Microsoft Restructuring Plan
The decision comes on the heels of an announcement that Microsoft official made earlier in July soon after assuming the charge as Chief Executive Officer of the firm. Satya Nadella has been exploring ways of reshaping Microsoft’s organizational structure with “fewer layers of management, both top down and sideways, to accelerate the decision-making process.
As a part of it, a total of 18000 job cuts at different ranks were marked. The figure by far is the largest in Microsoft’s 39-year history, and 12,500 of them come from Microsoft’s $7.2 billion acquisition of Nokia.

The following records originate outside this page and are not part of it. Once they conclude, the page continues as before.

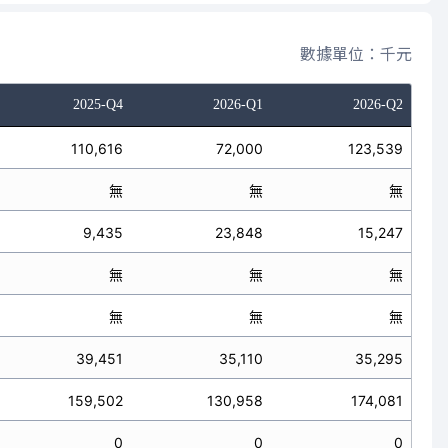
數據單位：千元
2025-Q4
2026-Q1
2026-Q2
110,616
72,000
123,539
無
無
無
9,435
23,848
15,247
無
無
無
無
無
無
39,451
35,110
35,295
159,502
130,958
174,081
0
0
0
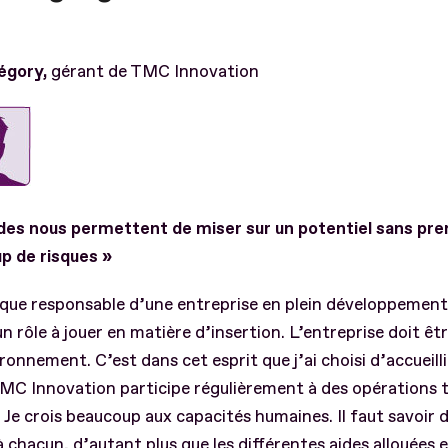
régory,
gérant de TMC Innovation
ides nous permettent de miser sur un potentiel sans pre
p de risques »
que responsable d’une entreprise en plein développement,
 un rôle à jouer en matière d’insertion. L’entreprise doit êt
ronnement. C’est dans cet esprit que j’ai choisi d’accueilli
MC Innovation participe régulièrement à des opérations 
. Je crois beaucoup aux capacités humaines. Il faut savoir 
 chacun, d’autant plus que les différentes aides allouées 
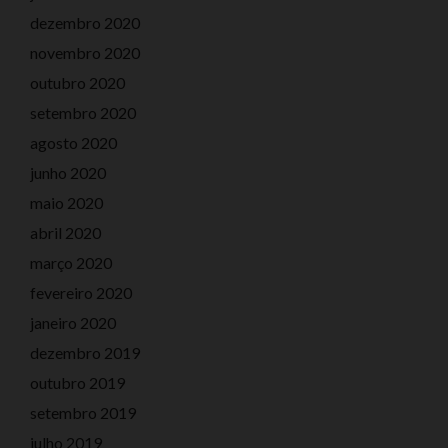
dezembro 2020
novembro 2020
outubro 2020
setembro 2020
agosto 2020
junho 2020
maio 2020
abril 2020
março 2020
fevereiro 2020
janeiro 2020
dezembro 2019
outubro 2019
setembro 2019
julho 2019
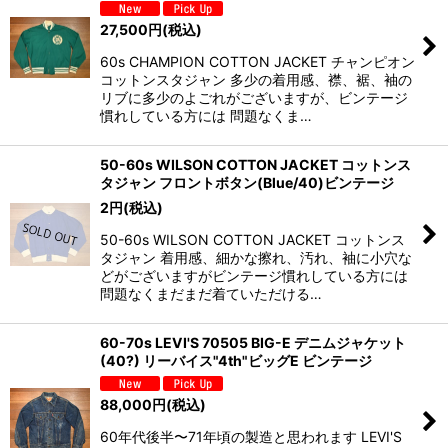
27,500
円
(税込)
60s CHAMPION COTTON JACKET チャンピオン
コットンスタジャン 多少の着用感、襟、裾、袖の
リブに多少のよごれがございますが、ビンテージ
慣れしている方には 問題なくま…
50-60s WILSON COTTON JACKET コットンス
タジャン フロントボタン(Blue/40)ビンテージ
2
円
(税込)
50-60s WILSON COTTON JACKET コットンス
タジャン 着用感、細かな擦れ、汚れ、袖に小穴な
どがございますがビンテージ慣れしている方には
問題なくまだまだ着ていただける…
60-70s LEVI'S 70505 BIG-E デニムジャケット
(40?) リーバイス"4th"ビッグE ビンテージ
88,000
円
(税込)
60年代後半〜71年頃の製造と思われます LEVI'S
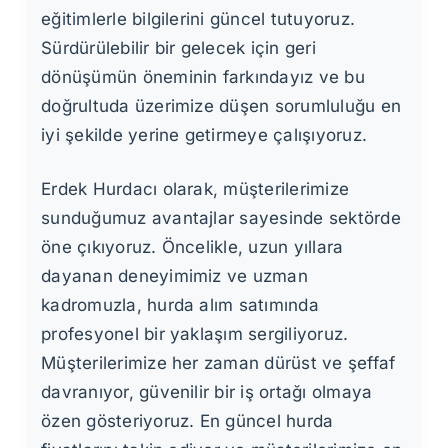
eğitimlerle bilgilerini güncel tutuyoruz.
Sürdürülebilir bir gelecek için geri
dönüşümün öneminin farkındayız ve bu
doğrultuda üzerimize düşen sorumluluğu en
iyi şekilde yerine getirmeye çalışıyoruz.
Erdek Hurdacı olarak, müşterilerimize
sunduğumuz avantajlar sayesinde sektörde
öne çıkıyoruz. Öncelikle, uzun yıllara
dayanan deneyimimiz ve uzman
kadromuzla, hurda alım satımında
profesyonel bir yaklaşım sergiliyoruz.
Müşterilerimize her zaman dürüst ve şeffaf
davranıyor, güvenilir bir iş ortağı olmaya
özen gösteriyoruz. En güncel hurda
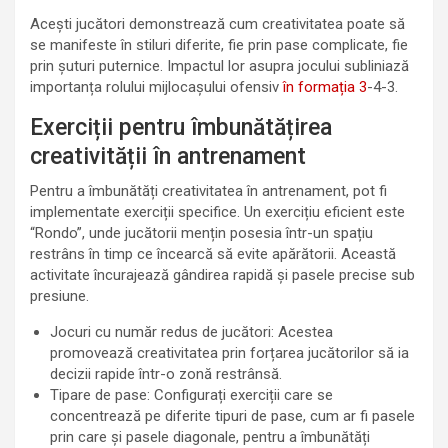
Acești jucători demonstrează cum creativitatea poate să
se manifeste în stiluri diferite, fie prin pase complicate, fie
prin șuturi puternice. Impactul lor asupra jocului subliniază
importanța rolului mijlocașului ofensiv
în formația 3
-4-3.
Exerciții pentru îmbunătățirea
creativității în antrenament
Pentru a îmbunătăți creativitatea în antrenament, pot fi
implementate exerciții specifice. Un exercițiu eficient este
“Rondo”, unde jucătorii mențin posesia într-un spațiu
restrâns în timp ce încearcă să evite apărătorii. Această
activitate încurajează gândirea rapidă și pasele precise sub
presiune.
Jocuri cu număr redus de jucători: Acestea
promovează creativitatea prin forțarea jucătorilor să ia
decizii rapide într-o zonă restrânsă.
Tipare de pase: Configurați exerciții care se
concentrează pe diferite tipuri de pase, cum ar fi pasele
prin care și pasele diagonale, pentru a îmbunătăți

The figures of the latter are higher as the company aims to reduce its dependence on contract workforce.
The closure of the office headed by a distinguished engineer, Roy Levin is being perceived by Microsoft leaders as a necessary evil. That said, the company comes clear on the fact that it nurtures no plans of closing any of the research projects that are run out of the Silicon Valley lab nor it is shying away from its research commitments.
The company also assures its followers to go through the process of restructuring in the most thoughtful manner possible and offer severance to all the affected employees. Many of the ongoing research projects will be absorbed by Microsoft Research labs in Redmond; Cambridge, Mass.; and New York. The absorption means some positions will be eliminated. How many? It’s not clear for now.